What to produce
Return verbatim every line from the start of the records down to the line containing "common name: Whipstick loquat", including that line.

Source material
────

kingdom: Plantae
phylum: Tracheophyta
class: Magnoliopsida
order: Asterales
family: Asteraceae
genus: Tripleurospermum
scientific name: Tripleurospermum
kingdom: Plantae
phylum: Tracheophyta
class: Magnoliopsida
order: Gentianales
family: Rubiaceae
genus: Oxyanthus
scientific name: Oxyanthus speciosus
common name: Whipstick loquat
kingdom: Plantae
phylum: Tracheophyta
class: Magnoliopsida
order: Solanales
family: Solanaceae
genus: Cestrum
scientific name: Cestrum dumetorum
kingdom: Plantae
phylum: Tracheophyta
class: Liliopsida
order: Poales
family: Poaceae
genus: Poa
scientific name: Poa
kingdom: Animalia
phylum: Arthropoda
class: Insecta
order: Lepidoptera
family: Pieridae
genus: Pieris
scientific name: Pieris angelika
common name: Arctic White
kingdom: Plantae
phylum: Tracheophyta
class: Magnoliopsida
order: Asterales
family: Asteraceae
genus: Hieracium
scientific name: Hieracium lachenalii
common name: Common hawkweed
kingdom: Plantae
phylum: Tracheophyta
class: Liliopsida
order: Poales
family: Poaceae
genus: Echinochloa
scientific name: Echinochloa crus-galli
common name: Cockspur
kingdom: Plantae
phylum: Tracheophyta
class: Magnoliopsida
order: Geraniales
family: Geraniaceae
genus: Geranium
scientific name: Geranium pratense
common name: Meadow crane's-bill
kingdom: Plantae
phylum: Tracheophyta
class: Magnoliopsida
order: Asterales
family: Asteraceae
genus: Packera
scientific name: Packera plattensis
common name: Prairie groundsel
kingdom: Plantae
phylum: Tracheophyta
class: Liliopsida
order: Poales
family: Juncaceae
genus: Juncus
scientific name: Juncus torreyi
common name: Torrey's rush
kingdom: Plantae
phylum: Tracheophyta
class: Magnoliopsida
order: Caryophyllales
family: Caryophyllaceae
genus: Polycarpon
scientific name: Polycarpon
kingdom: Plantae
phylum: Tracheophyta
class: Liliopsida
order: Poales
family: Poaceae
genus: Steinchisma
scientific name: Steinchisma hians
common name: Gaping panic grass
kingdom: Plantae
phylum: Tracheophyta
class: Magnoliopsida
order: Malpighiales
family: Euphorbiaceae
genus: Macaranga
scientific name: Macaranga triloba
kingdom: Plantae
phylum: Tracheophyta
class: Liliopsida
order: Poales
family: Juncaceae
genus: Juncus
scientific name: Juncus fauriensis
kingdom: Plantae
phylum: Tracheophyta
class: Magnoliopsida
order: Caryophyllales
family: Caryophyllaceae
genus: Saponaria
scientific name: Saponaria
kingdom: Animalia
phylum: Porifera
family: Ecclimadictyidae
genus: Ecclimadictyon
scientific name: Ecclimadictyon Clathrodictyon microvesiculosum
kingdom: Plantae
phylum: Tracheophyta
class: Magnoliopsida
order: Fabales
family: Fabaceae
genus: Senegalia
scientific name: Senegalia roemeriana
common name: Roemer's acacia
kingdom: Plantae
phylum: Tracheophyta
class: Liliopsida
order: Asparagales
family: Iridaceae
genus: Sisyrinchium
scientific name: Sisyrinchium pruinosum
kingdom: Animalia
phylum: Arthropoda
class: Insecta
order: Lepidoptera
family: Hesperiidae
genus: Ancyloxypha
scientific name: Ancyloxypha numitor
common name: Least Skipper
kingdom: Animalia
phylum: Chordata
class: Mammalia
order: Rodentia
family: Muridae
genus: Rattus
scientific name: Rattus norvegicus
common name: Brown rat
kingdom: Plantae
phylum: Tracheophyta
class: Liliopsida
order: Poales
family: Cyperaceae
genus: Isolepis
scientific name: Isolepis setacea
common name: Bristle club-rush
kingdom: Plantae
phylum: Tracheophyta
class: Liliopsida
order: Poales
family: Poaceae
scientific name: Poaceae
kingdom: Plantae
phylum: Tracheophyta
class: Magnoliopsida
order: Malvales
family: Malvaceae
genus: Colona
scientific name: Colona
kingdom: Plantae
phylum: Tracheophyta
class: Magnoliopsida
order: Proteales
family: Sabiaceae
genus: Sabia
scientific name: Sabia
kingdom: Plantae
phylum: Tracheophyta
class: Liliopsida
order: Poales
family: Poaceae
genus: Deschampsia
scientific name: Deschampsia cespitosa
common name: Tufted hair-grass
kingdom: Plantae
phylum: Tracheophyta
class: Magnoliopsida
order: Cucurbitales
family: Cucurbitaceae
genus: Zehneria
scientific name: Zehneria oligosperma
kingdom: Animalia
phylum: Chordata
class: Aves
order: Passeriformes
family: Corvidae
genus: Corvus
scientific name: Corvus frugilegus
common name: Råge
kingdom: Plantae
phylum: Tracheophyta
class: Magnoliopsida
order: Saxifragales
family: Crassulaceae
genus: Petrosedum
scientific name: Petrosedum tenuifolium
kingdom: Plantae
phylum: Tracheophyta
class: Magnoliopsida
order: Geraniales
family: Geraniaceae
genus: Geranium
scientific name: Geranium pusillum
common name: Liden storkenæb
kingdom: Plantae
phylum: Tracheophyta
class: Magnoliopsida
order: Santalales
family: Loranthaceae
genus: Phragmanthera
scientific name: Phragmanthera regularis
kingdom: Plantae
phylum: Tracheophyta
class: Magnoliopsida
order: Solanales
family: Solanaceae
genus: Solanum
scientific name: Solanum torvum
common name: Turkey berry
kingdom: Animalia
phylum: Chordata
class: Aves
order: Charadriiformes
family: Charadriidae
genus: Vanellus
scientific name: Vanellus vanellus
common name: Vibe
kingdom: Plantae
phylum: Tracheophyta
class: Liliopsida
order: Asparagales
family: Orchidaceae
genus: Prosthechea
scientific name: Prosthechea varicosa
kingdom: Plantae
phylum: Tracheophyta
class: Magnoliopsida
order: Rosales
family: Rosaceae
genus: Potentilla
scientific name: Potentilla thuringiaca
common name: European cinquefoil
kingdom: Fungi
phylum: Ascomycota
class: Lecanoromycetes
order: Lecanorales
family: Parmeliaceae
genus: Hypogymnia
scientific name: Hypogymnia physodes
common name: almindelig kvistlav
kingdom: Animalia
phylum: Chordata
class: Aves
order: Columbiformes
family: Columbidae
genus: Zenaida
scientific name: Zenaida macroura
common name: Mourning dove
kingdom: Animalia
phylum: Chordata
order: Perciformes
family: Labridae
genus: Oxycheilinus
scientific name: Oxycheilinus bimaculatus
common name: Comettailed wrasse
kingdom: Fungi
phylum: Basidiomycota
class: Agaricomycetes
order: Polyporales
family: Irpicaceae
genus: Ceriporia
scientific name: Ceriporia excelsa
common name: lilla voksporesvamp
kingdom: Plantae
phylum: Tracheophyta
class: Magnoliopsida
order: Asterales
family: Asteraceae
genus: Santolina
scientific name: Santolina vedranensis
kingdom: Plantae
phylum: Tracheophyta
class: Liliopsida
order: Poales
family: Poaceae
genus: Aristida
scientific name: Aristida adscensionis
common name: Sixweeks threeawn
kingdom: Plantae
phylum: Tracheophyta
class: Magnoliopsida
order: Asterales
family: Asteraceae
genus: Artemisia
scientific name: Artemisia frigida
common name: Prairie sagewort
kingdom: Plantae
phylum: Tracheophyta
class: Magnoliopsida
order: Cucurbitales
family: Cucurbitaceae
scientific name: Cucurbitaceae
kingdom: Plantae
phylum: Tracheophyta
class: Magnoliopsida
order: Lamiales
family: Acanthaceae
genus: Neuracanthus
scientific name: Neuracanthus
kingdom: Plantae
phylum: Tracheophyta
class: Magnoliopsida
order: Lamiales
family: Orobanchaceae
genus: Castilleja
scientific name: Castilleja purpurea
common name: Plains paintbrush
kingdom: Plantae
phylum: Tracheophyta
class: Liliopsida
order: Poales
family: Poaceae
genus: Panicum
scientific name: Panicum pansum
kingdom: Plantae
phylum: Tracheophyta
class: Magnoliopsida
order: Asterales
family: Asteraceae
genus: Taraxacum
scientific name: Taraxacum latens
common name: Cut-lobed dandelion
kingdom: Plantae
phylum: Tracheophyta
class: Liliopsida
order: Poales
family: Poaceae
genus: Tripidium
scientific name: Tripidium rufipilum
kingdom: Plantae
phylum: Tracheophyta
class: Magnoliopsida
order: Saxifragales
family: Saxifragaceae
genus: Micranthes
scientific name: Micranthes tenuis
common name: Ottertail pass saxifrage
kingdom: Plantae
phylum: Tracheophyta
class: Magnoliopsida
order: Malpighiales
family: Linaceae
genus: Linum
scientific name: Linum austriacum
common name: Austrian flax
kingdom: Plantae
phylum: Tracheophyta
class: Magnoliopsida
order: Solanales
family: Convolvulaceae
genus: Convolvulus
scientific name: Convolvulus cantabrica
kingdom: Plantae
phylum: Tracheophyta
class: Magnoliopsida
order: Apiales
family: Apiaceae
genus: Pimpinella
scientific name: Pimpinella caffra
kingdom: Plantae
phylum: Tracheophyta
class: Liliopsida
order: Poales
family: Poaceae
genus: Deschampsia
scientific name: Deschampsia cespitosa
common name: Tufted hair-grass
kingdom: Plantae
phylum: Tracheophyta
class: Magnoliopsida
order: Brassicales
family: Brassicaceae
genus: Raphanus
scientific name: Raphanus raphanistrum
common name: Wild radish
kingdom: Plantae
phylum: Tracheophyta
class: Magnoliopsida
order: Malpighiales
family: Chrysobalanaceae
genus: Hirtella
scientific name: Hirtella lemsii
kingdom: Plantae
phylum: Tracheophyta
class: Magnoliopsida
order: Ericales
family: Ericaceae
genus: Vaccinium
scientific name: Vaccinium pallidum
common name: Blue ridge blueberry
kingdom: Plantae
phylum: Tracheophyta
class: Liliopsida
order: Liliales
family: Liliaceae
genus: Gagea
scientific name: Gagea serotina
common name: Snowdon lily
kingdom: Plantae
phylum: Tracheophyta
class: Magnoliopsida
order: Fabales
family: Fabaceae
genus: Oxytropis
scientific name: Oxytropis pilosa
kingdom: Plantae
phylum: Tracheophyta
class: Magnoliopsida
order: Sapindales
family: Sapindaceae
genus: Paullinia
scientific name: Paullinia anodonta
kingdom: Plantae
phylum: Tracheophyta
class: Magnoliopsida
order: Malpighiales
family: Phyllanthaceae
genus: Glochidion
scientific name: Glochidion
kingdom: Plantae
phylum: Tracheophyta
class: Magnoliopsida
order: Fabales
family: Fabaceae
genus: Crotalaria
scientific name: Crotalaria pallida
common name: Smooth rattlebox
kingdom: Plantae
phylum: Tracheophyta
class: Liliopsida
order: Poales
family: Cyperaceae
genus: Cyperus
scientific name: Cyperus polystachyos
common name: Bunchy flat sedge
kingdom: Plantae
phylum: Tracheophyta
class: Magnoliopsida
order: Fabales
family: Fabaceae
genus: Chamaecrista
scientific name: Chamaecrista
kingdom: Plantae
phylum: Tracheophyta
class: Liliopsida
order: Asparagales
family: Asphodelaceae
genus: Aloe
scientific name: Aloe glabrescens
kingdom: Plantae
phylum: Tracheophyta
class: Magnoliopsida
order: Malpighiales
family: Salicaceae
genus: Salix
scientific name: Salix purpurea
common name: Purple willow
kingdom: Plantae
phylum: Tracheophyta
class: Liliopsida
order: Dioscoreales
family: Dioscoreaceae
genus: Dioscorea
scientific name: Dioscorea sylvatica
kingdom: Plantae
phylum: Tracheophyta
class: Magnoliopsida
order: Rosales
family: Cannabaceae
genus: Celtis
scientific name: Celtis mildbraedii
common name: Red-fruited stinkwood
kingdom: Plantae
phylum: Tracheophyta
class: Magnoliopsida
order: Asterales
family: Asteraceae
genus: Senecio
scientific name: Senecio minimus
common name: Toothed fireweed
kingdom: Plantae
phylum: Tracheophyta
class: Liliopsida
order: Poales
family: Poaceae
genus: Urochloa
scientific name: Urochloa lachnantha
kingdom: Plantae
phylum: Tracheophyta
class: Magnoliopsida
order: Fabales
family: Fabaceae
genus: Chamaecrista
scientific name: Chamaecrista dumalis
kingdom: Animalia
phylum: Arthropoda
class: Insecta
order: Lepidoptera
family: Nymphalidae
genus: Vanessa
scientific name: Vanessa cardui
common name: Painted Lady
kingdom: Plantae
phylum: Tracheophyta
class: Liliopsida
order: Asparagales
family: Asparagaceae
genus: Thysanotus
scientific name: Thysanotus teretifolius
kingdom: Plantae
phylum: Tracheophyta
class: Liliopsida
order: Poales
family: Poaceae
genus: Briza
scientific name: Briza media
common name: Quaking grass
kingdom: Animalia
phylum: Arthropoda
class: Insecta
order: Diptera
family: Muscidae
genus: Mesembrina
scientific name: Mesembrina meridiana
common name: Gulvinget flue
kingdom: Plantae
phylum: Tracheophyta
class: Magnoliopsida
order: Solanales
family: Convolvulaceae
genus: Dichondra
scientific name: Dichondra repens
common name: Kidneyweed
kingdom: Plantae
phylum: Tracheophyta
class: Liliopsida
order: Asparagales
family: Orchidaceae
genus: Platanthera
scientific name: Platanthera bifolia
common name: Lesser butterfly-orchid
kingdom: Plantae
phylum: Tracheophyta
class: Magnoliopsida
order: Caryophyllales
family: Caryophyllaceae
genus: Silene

────

Exercise output
kingdom: Plantae
phylum: Tracheophyta
class: Magnoliopsida
order: Asterales
family: Asteraceae
genus: Tripleurospermum
scientific name: Tripleurospermum
kingdom: Plantae
phylum: Tracheophyta
class: Magnoliopsida
order: Gentianales
family: Rubiaceae
genus: Oxyanthus
scientific name: Oxyanthus speciosus
common name: Whipstick loquat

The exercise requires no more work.